The next morning she straddled me like a horse and rode me to sweaty climaxes until I finally came, as well. We cuddled and made goo-goo sounds at each other for a few hours until our bliss was broken by a phone call.
“Where’s my daughter?”
Her step-dad had ferreted out my name and number from a friend of S’s and proceeded to let me know, in no uncertain terms, what he would do to me. I, being young, stupid, and… well, mostly just really stupid, didn’t have the sense to lie and say I didn’t know where she was. Instead I told him that she was with me and that she didn’t want to come home (!). So add to my list of transgressions kidnapping. Just so we’re clear, her step-dad was a fireplug, ugly and muscular, with a jaw like Popeye and a silent, sullen charm that only lifted slightly when he spoke of riding his motorcycle. You see, he was involved with a local motorcycle club that… oh, didn’t I mention he was a scary fucking biker? Must have slipped my mind. Yeah, a tattooed, muscled, construction working, backhanding, possibly molesting biker. And I just kept his step-daughter out all night, doing god knows what to her, and she didn’t want to come home, and aren’t I the noble fucking knight? Yeah, this was getting exciting. I hung up the phone, turned off the ringer and tried to figure out what to do with the blonde sex-goddess in my bed who it seemed was setting me up to get my ass kicked by at least one and quite possibly several scary bikers. Never mind the legal action he was threatening me with after he beat me to a wet spot on the sidewalk.
A half-hour later came the pounding on the front door.
Now I found sense. When confronted by the possibility of imminent death at the hands of a marauding biker, I huddled in the bed, listening to him curse, and indicated with my eyes to the lovely creature next to me that she must, must, must, must be silent. She was in this, as in so many other, infinitely more pleasant things, utterly compliant. Fortunately, I believe she might have been as terrified as I was. She knew what this guy could do.

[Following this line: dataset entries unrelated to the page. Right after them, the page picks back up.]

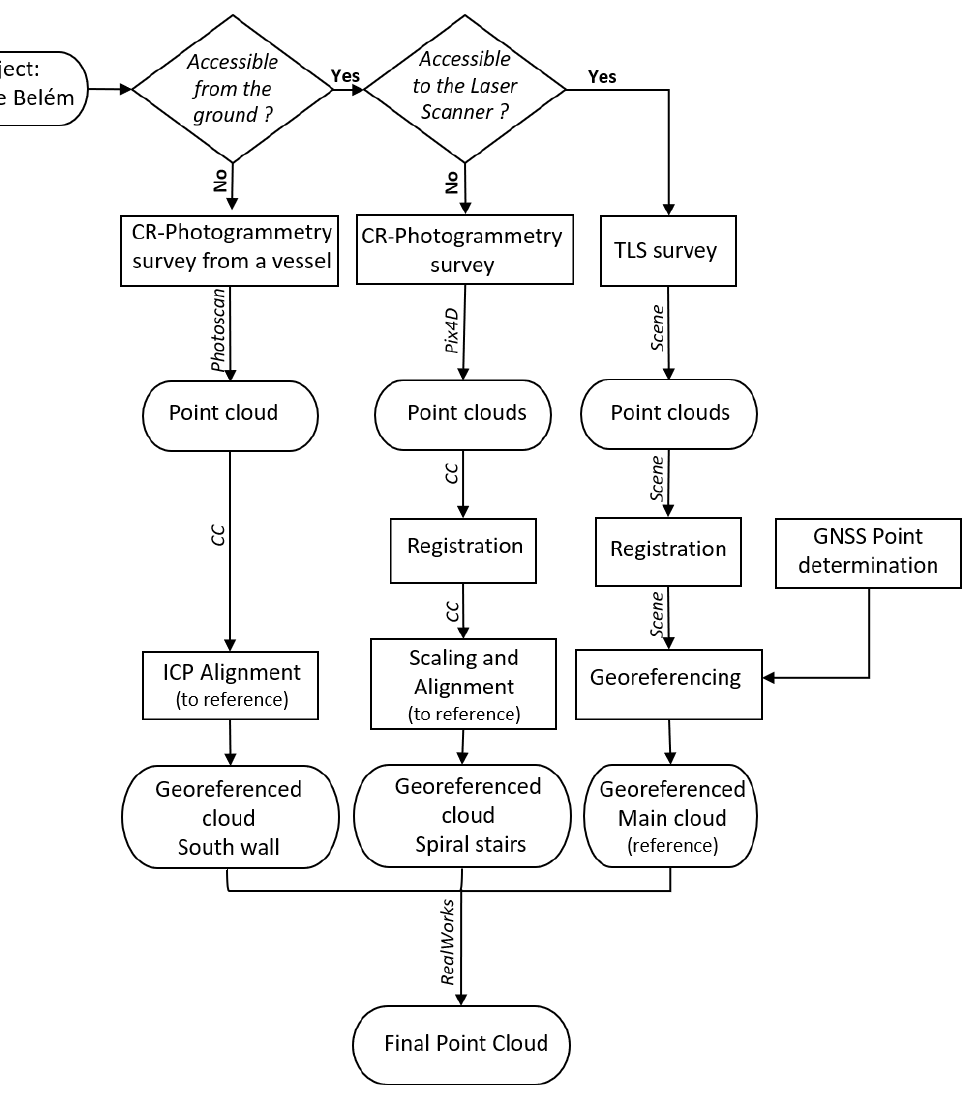
Figure 3. Work methodology applied in the geometric characterization. CC – CloudCompare [42];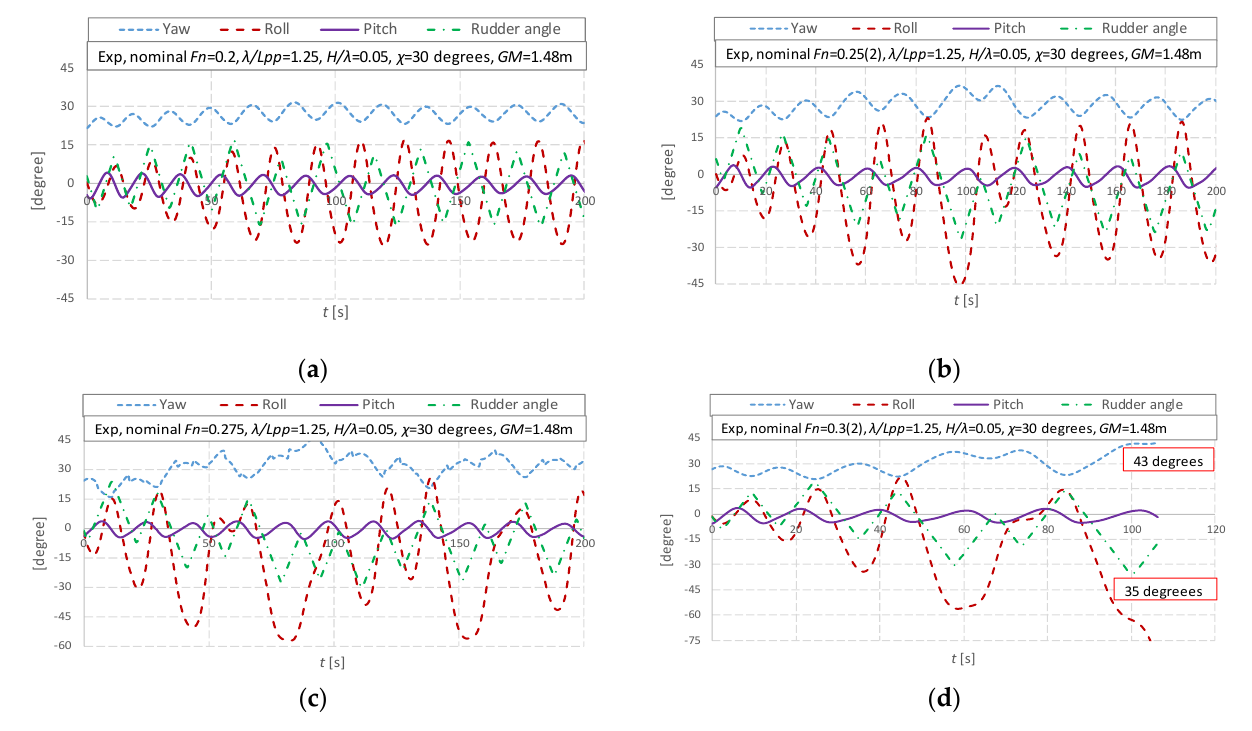
Figure 11. The time-domain rolling, pitching, yawing motions, and rudder angle in the tests, ( a ) Fn = 0.2, stable roll motion; ( b ) Fn = 0.25, unstable roll motion; ( c ) Fn = 0.275, subharmonic roll; ( d ) Fn = 0.3,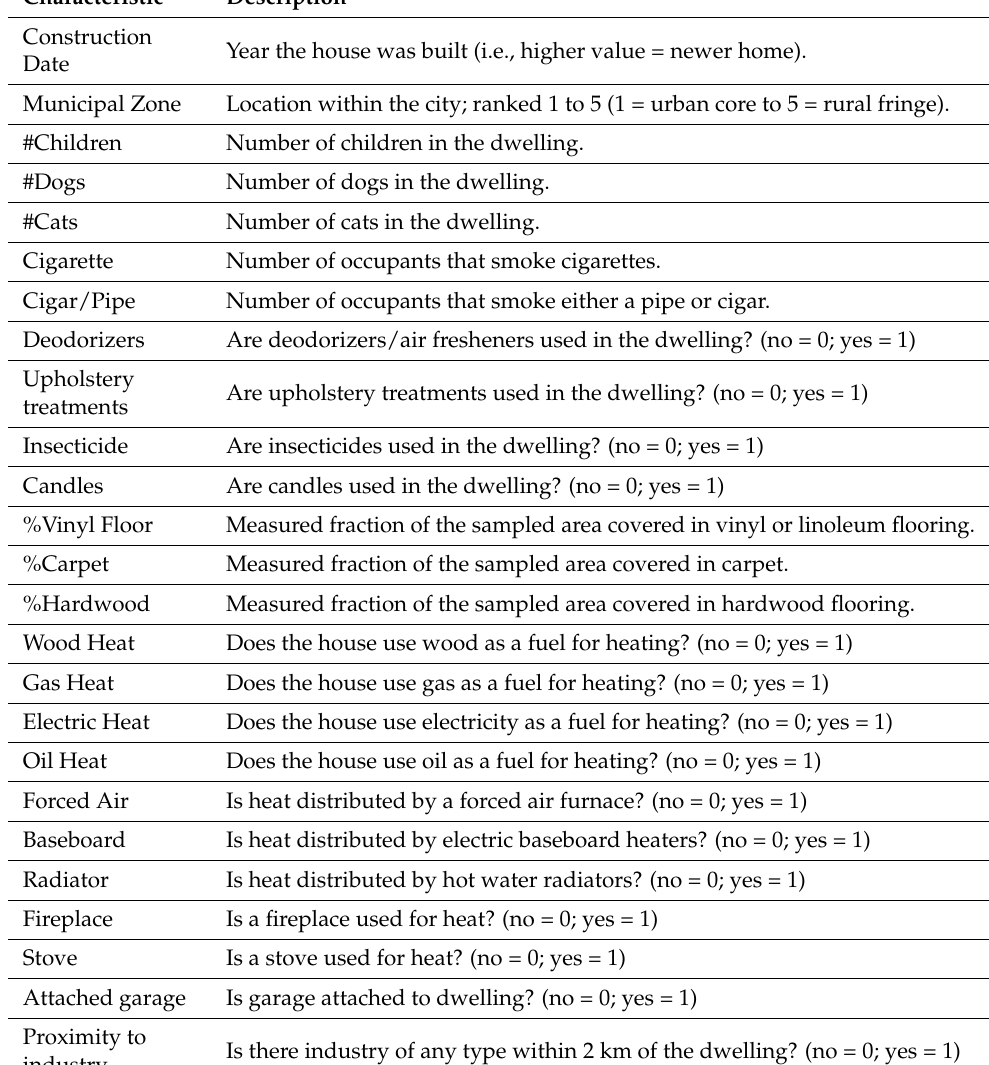
Table 1. Characteristics of Canadian House Dust Study homes discussed in paper (either measured or captured by administering questionnaire during home visit). Numerical coding is indicated for yes/no and ranked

The only possible explanation I can give for this total abrogation of reason and good sense was… well, she told me that her only goal in life was to become an exotic dancer. Sigh. What could I have done? At my age. With a constant hard-on. And no plans. And she was cute!
Yeah, I was an idiot.
Anti-climactic-ly, that’s as far as it went. He left after about 15 minutes of sheer terror (pounding the door, threats, warnings of the imminent arrival of the police, rinse, repeat). I dropped her off at her house later that night. Met her parents about two weeks later (no one mentioned anything about it), and dated her a couple of months until I got bored and dumped her.
I saw her in the wedding columns less than six months later. Pregnant. The only other thing she wanted more than being an exotic dancer? Babies. Dodged a bullet on that one, I suppose.